I was sent a pair of bog oak scales and a pair of small mamoth tusk pieces. The guy hadn't checked sizes before ordering but wanted to know what I could do with them for one of the knives he has on order. The mamoth tusk was marginally thicker on the one side so to get the most out it I decided to mill the front of the scales and use them as thier own liner under the tusk but angled the scale when milling the recess. Then after the handle were dry fitted and shaped , I got them finish sanded and buffed. I will be able to re touch where the pins are in final assembly without harming anything else. Have lightly radiused the underside edge and the right round the steel as well and have etched it so for the next 12 hours it will sit in the coffee after which it get a carefull sit in hot water to clean residue off, be blow dried with the heat gun and get a spray down with wd40 then left for 48 hrs to "set" before the stone washing.
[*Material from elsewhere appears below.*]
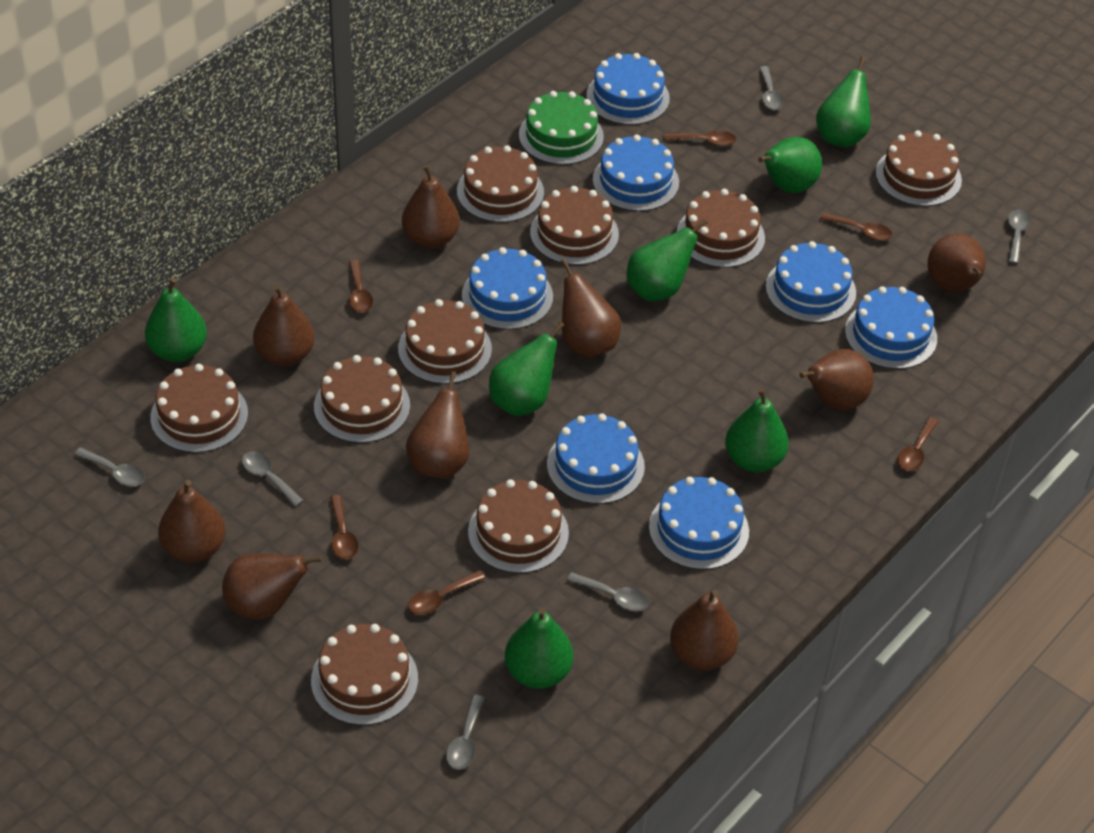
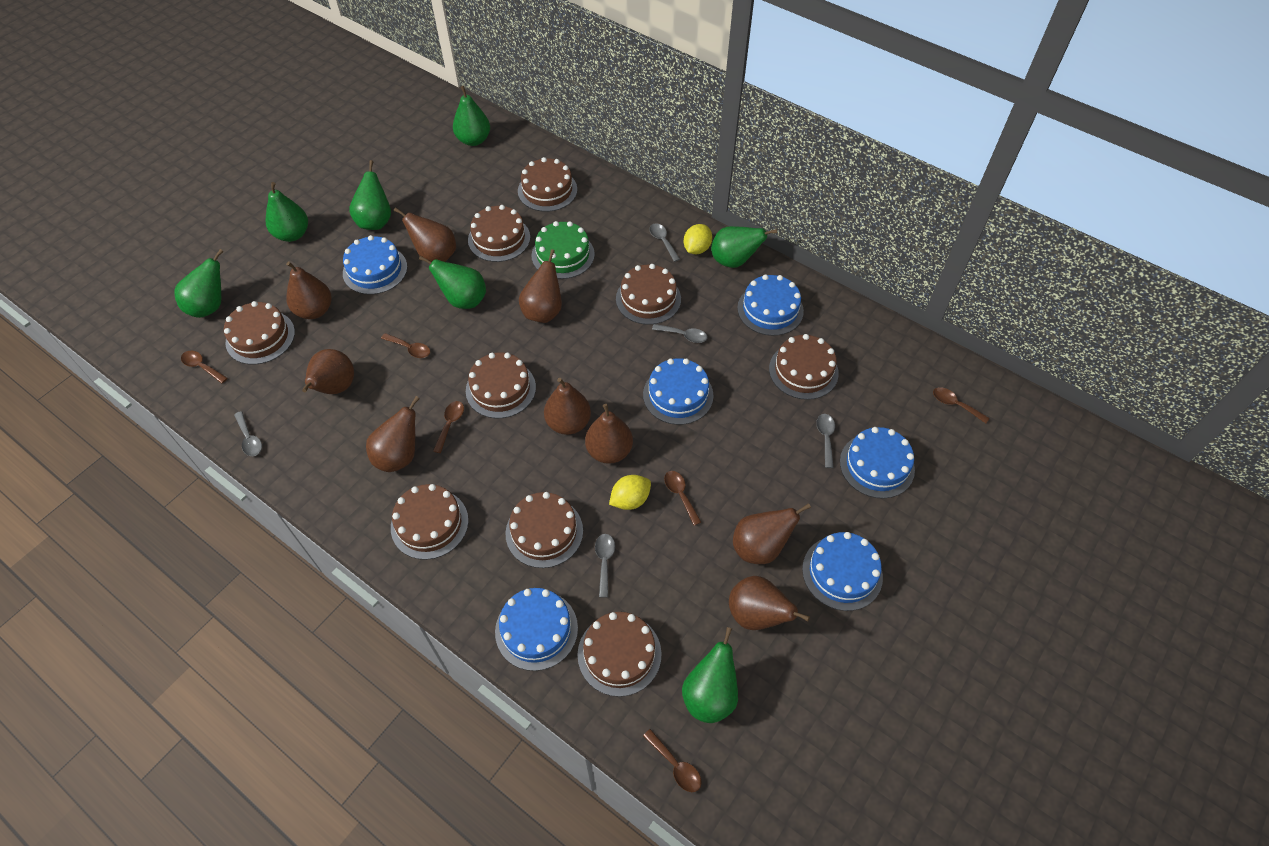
blue cake: 7 -> 6
grey spoon: 6 -> 5
yellow lemon: 0 -> 2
This pair of knives is away to day and or one in particular it has been an interesting chalenge with new materials and techniques. The conversation started a while back asking if I had worked with bog oak and mamoth tusk so after some decisions on various aspects of the knife the oak and tusk were purchased only toi find the tusk was really quite thin segments and not the size that would make the suitable for stand alone bolsters so they were shipped off to me with the decision beling left untill they arrived to see how they might best be used. When they arrived and after a bit of thought it was agreed that I would mill down the front of the bog oak to be its own liner under the mamoth tuskand because the tusk was thinner on one side I angled the milling to retain as much of the tusk as possible when shaping began. This was to be for a Heavy hunter, so after making sure the handle would fit the tang I went ahead with the milling and epoxied them together. Becauser the blade was to be stone washed I decided to pre fit them so after the stone washing and final fitting there would be no interuption in the stone washed effect as is usual when fitting the handles afterwards.
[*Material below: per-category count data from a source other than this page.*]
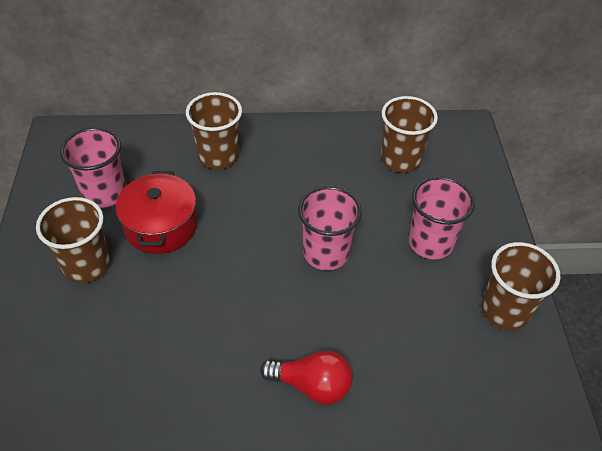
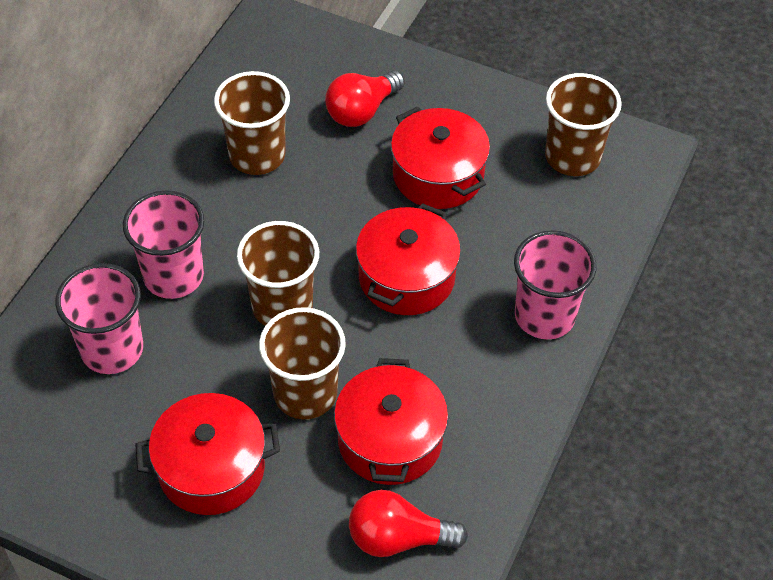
red light bulb: 1 -> 2
red pot: 1 -> 4

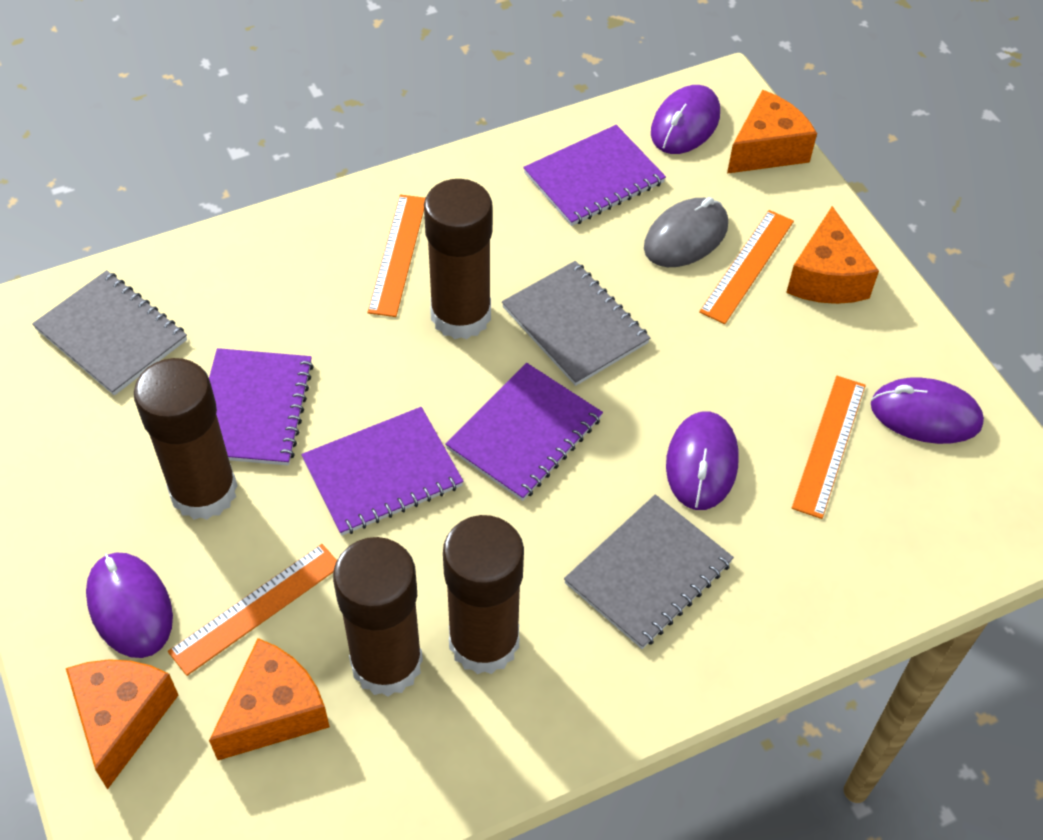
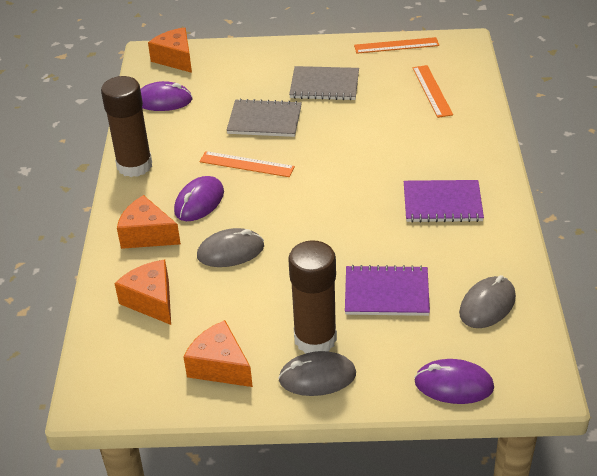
brown glue stick: 4 -> 2
grey mouse: 1 -> 3
grey notebook: 3 -> 2
orange ruler: 4 -> 3
purple mouse: 4 -> 3
purple notebook: 4 -> 2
I radiused all the edges round both the scales (apart from the front of the bolster of course) and the knife tang then gave the blade a good acetone wash, etched it and gave it a 6 hour coffee soak before a gentle hot water wash, an oil and sat it for 48 hrs to set. Then the stone washing left it with a very nice and dark finish so again it was acetone washed and the handles epoxied and pinned on. When it was being pre fitted I would tap the pins through to protrude on the opposite side so I could shape the one side the reverse it for the other which left me with long pins but after the epoxy dried I cut them off with side cutters and carefully filed them down to the surface gently sanded again and re buffed the surface. Have been really pleased with how they finished up. The sheath is a left hasnd behind the back cross draw and with a second knife to go as well, a Chamois Hunter in plain furniture was made using a block of black locut and it also sits in a left hand sheath.
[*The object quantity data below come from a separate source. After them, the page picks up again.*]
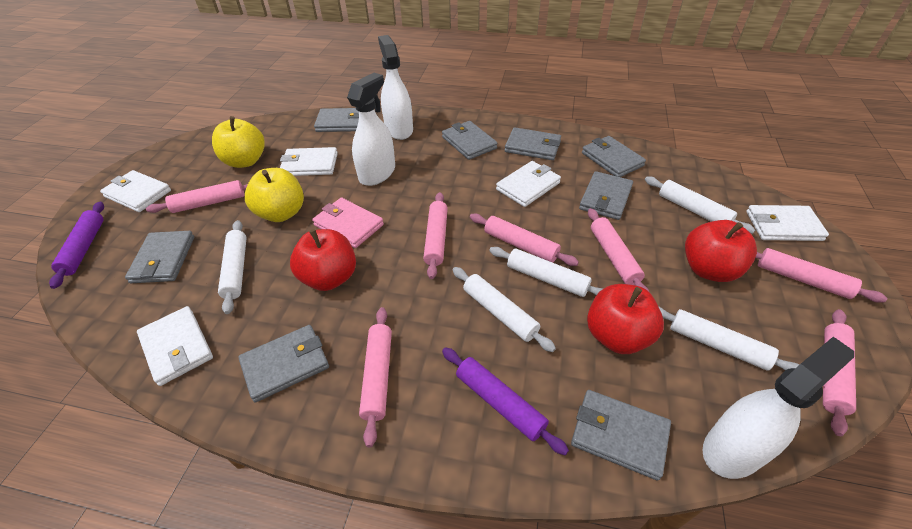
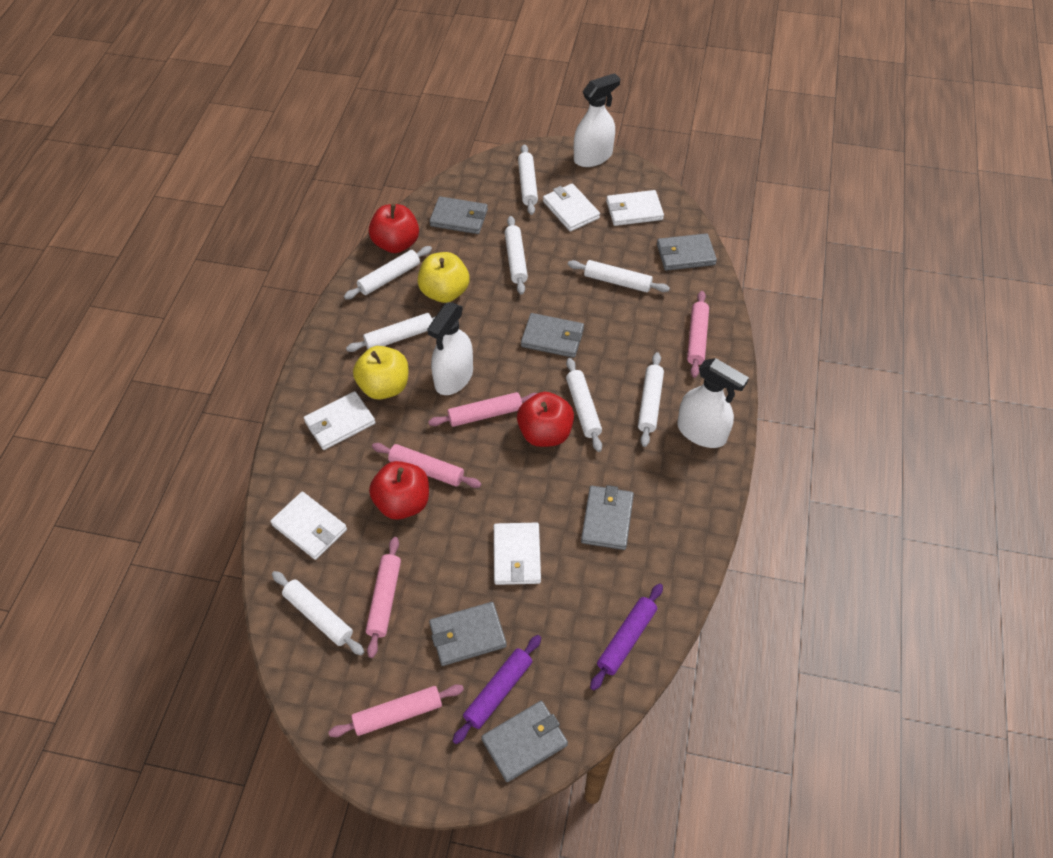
grey wallet: 8 -> 6
pink rolling pin: 7 -> 5
pink wallet: 1 -> 0
white rolling pin: 5 -> 8

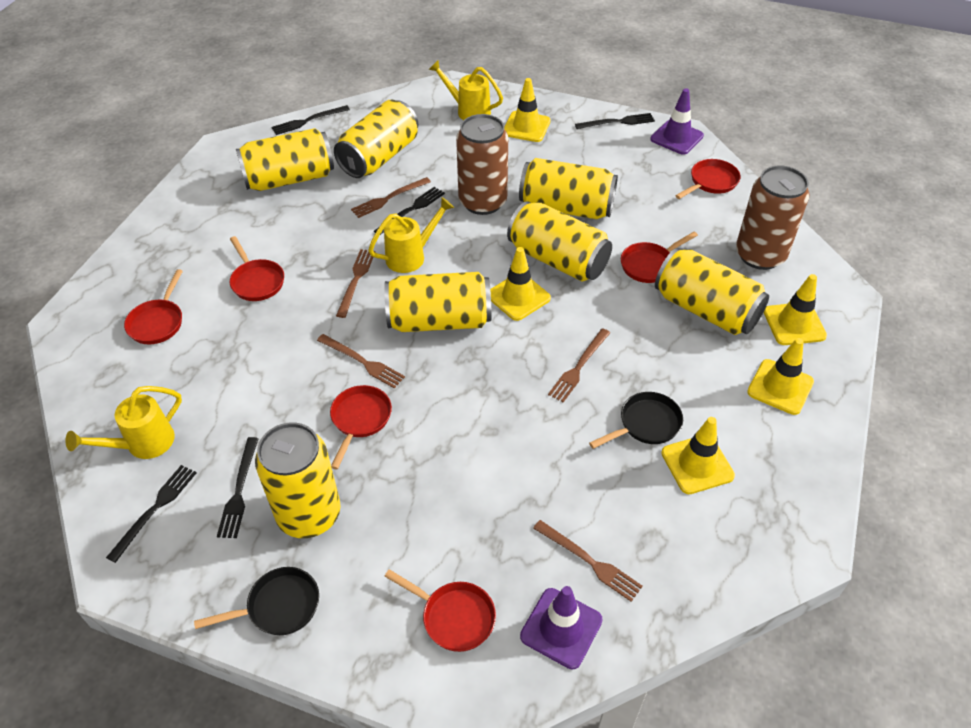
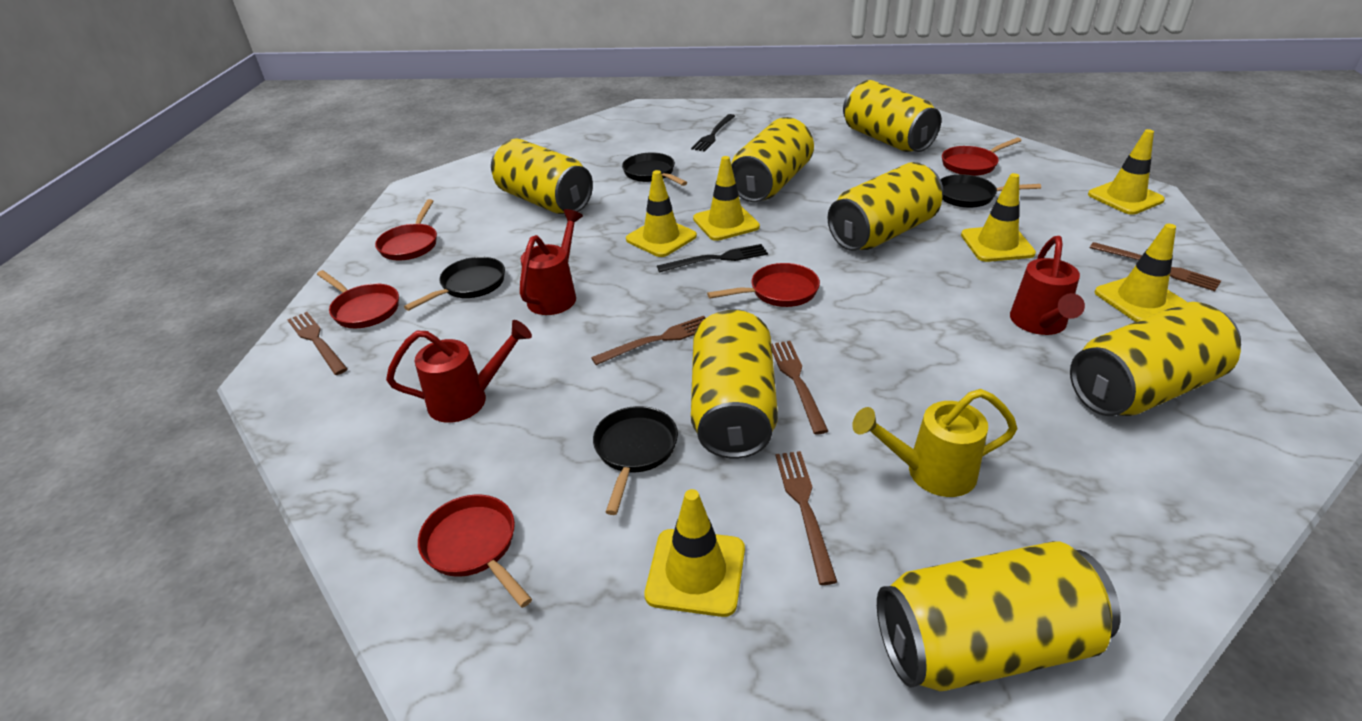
black fork: 5 -> 2
black pan: 2 -> 4
brown can: 2 -> 0
purple traffic cone: 2 -> 0
red pan: 6 -> 5
red watering can: 0 -> 3
yellow traffic cone: 5 -> 6
yellow watering can: 3 -> 1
his Wapiti Hunter has orange liners under the scolloped OD canvas micarta scales on the 1075 blade and is for a Serbian Hunter coming to NZ to hunt. Another country added to the list where my knives have thier home.
And an AH EDC with this one having mild steel bolster and pomel and a nice set of rosewood scales on the 1084 blade in a closed top sheath with the A H logo away to the US
The new pattern Byrd Camp Knife with 7 1/2 in 1084 carbon steel with this first of the series being engraved for my agent who it is named for. The description from my website The Byrd camp knife is the ideal knife for all foods from meat through to vegetables in those situations where a rugged all purpose knife is needed whether it is at camp or for the family barbeque. This one has Buffalo horn scales over blaze orange liners fixed with corby bolts to the 7 1/2 inch 1084 carbon steel blade.
First three Lion knife handled general purpose kitchen knives for a friends shop in the victorian Precinct in Oamaru. Had a bit of a glitch with the etching (size wise) on the two top stainlessknives and the engraving on the carbon steel blade. Should have been an "N" on the end of Victoria and all future blades will be have the etching and engraving the same size as the smaller option but they will serve as they are for the first delivery. top knife is "spilled Milk" acrylic over micarta on NitroV stainless blade middle knife is Resin Ivory over micarta on the NitroV stainless blade Lower knife is English Oak on 1095 Carbon steel blade.
These three were finished and one went in the post, one is to be picked up and I delivered the 3rd one to nieces husband today. Great ride with a 216 mile mile on the bike by the time we got home again.
Hunter skinner with acacia scales on 1084 blade
Bird and Trout with canvas micarta on the NitroV blade
And the Bushcraft Hunter with scolloped canvas micarta on the O1 blade and the view on the way home on the coastal route.